Collected data entries:

▼

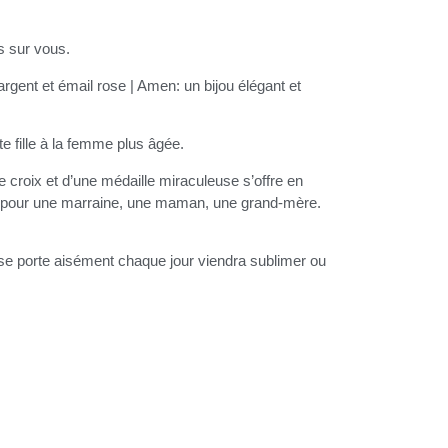
s sur vous.
rgent et émail rose | Amen: un bijou élégant et
te fille à la femme plus âgée.
e croix et d’une médaille miraculeuse s’offre en
al pour une marraine, une maman, une grand-mère.
ui se porte aisément chaque jour viendra sublimer ou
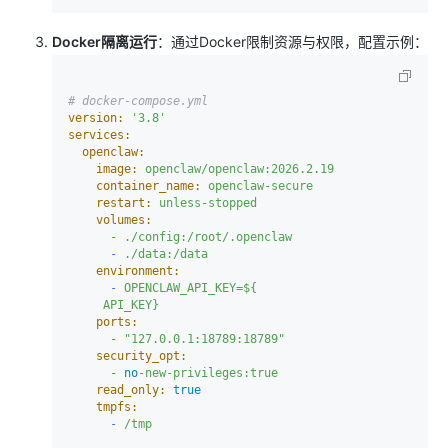
Docker隔离运行
：通过Docker限制资源与权限，配置示例：
# docker-compose.yml
version:
'3.8'
services:
openclaw:
image:
openclaw/openclaw:2026.2.19
container_name:
openclaw-secure
restart:
unless-stopped
volumes:
-
./config:/root/.openclaw
-
./data:/data
environment:
-
OPENCLAW_API_KEY=${
API_KEY}
ports:
-
"127.0.0.1:18789:18789"
security_opt:
-
no
-new-privileges:true
read_only:
true
tmpfs:
-
/tmp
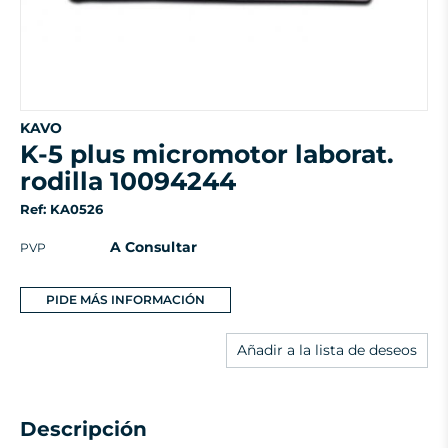
KAVO
k-5 plus micromotor laborat.
rodilla 10094244
Ref: KA0526
A Consultar
PVP
PIDE MÁS INFORMACIÓN
Añadir a la lista de deseos
Descripción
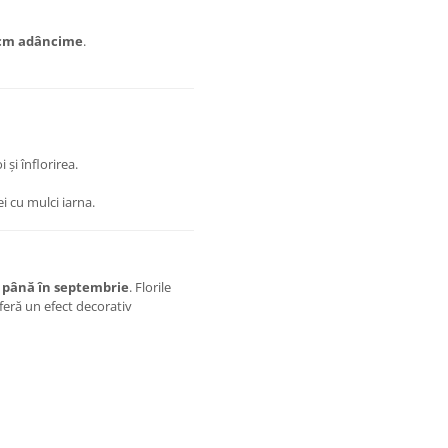
 cm adâncime
.
și înflorirea.
i cu mulci iarna.
e până în septembrie
. Florile
feră un efect decorativ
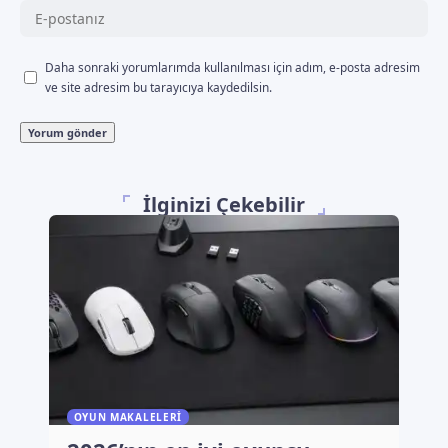
Daha sonraki yorumlarımda kullanılması için adım, e-posta adresim
ve site adresim bu tarayıcıya kaydedilsin.
İlginizi Çekebilir
OYUN MAKALELERI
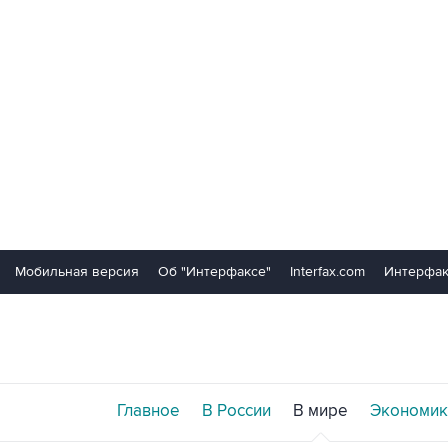
Мобильная версия
Об "Интерфаксе"
Interfax.com
Интерфак
Главное
В России
В мире
Экономик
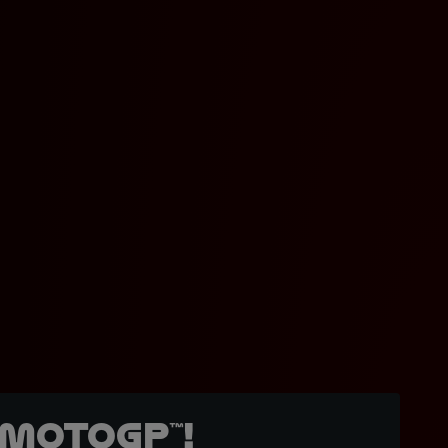
MotoGP™!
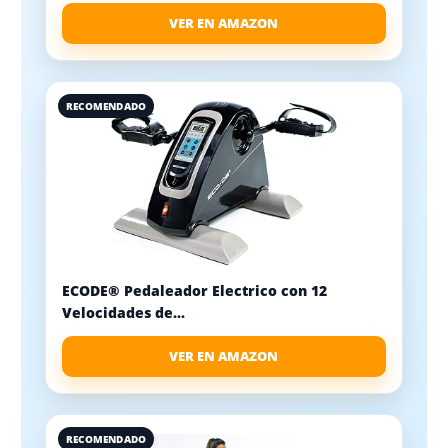
VER EN AMAZON
RECOMENDADO
ECODE® Pedaleador Electrico con 12
Velocidades de...
VER EN AMAZON
RECOMENDADO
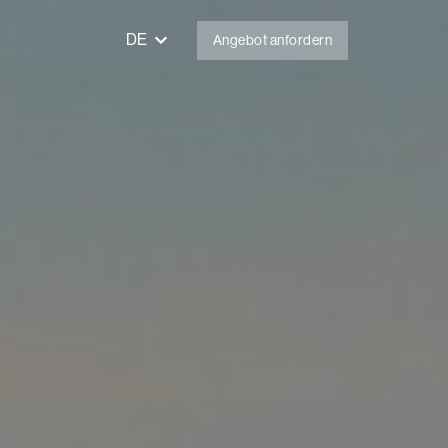
DE
Angebot anfordern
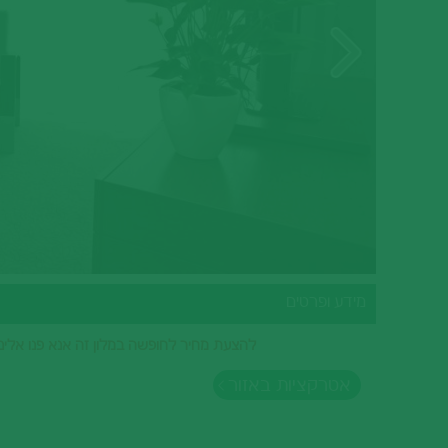
סיציליה
בתי מלון בהרי הדולומיטים
וילות ודירות נופש בהרי הדולומיטים
הריביירה האיטלקית
בתי מלון בהריביירה האיטלקית
טורינו וחבל פיימונטה
בתי מלון בטורינו וחבל פיימונטה
מידע ופרטים
להצעת מחיר לחופשה במלון זה אנא פנו אלינו - 682518
אטרקציות באזור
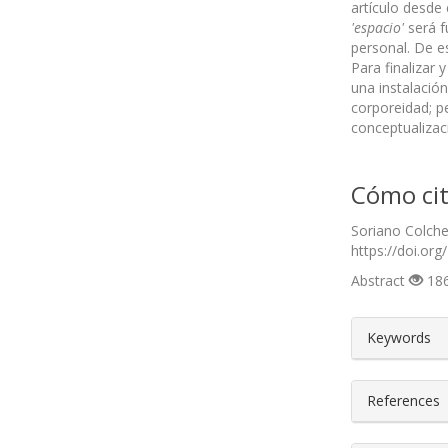
artículo desde
'espacio'
será f
personal. De e
Para finalizar 
una instalación
corporeidad; p
conceptualizac
Cómo cit
Soriano Colche
https://doi.org
Abstract
186
##plugin
Keywords
References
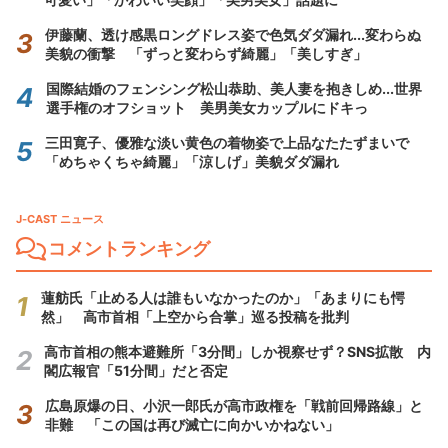
伊藤蘭、透け感黒ロングドレス姿で色気ダダ漏れ...変わらぬ
美貌の衝撃 「ずっと変わらず綺麗」「美しすぎ」
国際結婚のフェンシング松山恭助、美人妻を抱きしめ...世界
選手権のオフショット 美男美女カップルにドキっ
三田寛子、優雅な淡い黄色の着物姿で上品なたたずまいで
「めちゃくちゃ綺麗」「涼しげ」美貌ダダ漏れ
J-CAST ニュース
コメントランキング
蓮舫氏「止める人は誰もいなかったのか」「あまりにも愕
然」 高市首相「上空から合掌」巡る投稿を批判
高市首相の熊本避難所「3分間」しか視察せず？SNS拡散 内
閣広報官「51分間」だと否定
広島原爆の日、小沢一郎氏が高市政権を「戦前回帰路線」と
非難 「この国は再び滅亡に向かいかねない」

▲

:: Exercise ::
Write out all of the records above. Keep them exact and leave out the pictures.

:: Solution for this task ::
s sur vous.
rgent et émail rose | Amen: un bijou élégant et
te fille à la femme plus âgée.
e croix et d’une médaille miraculeuse s’offre en
al pour une marraine, une maman, une grand-mère.
ui se porte aisément chaque jour viendra sublimer ou
Docker隔离运行
：通过Docker限制资源与权限，配置示例：
# docker-compose.yml
version:
'3.8'
services:
openclaw:
image:
openclaw/openclaw:2026.2.19
container_name:
openclaw-secure
restart:
unless-stopped
volumes:
-
./config:/root/.openclaw
-
./data:/data
environment:
-
OPENCLAW_API_KEY=${
API_KEY}
ports:
-
"127.0.0.1:18789:18789"
security_opt:
-
no
-new-privileges:true
read_only:
true
tmpfs:
-
/tmp
KAVO
k-5 plus micromotor laborat.
rodilla 10094244
Ref: KA0526
A Consultar
PVP
PIDE MÁS INFORMACIÓN
Añadir a la lista de deseos
Descripción
 cm adâncime
.
și înflorirea.
i cu mulci iarna.
e până în septembrie
. Florile
feră un efect decorativ
Daha sonraki yorumlarımda kullanılması için adım, e-posta adresim
ve site adresim bu tarayıcıya kaydedilsin.
İlginizi Çekebilir
OYUN MAKALELERI
Мобильная версия
Об "Интерфаксе"
Interfax.com
Интерфак
Главное
В России
В мире
Экономик
MotoGP™!
VER EN AMAZON
RECOMENDADO
ECODE® Pedaleador Electrico con 12
Velocidades de...
VER EN AMAZON
RECOMENDADO
DE
Angebot anfordern
סיציליה
בתי מלון בהרי הדולומיטים
וילות ודירות נופש בהרי הדולומיטים
הריביירה האיטלקית
בתי מלון בהריביירה האיטלקית
טורינו וחבל פיימונטה
בתי מלון בטורינו וחבל פיימונטה
מידע ופרטים
להצעת מחיר לחופשה במלון זה אנא פנו אלינו - 682518
אטרקציות באזור
artículo desde
'espacio'
será f
personal. De e
Para finalizar 
una instalación
corporeidad; p
conceptualizac
Cómo cit
Soriano Colche
https://doi.org
Abstract
186
##plugin
Keywords
References
伊藤蘭、透け感黒ロングドレス姿で色気ダダ漏れ...変わらぬ
美貌の衝撃 「ずっと変わらず綺麗」「美しすぎ」
国際結婚のフェンシング松山恭助、美人妻を抱きしめ...世界
選手権のオフショット 美男美女カップルにドキっ
三田寛子、優雅な淡い黄色の着物姿で上品なたたずまいで
「めちゃくちゃ綺麗」「涼しげ」美貌ダダ漏れ
J-CAST ニュース
コメントランキング
蓮舫氏「止める人は誰もいなかったのか」「あまりにも愕
然」 高市首相「上空から合掌」巡る投稿を批判
高市首相の熊本避難所「3分間」しか視察せず？SNS拡散 内
閣広報官「51分間」だと否定
広島原爆の日、小沢一郎氏が高市政権を「戦前回帰路線」と
非難 「この国は再び滅亡に向かいかねない」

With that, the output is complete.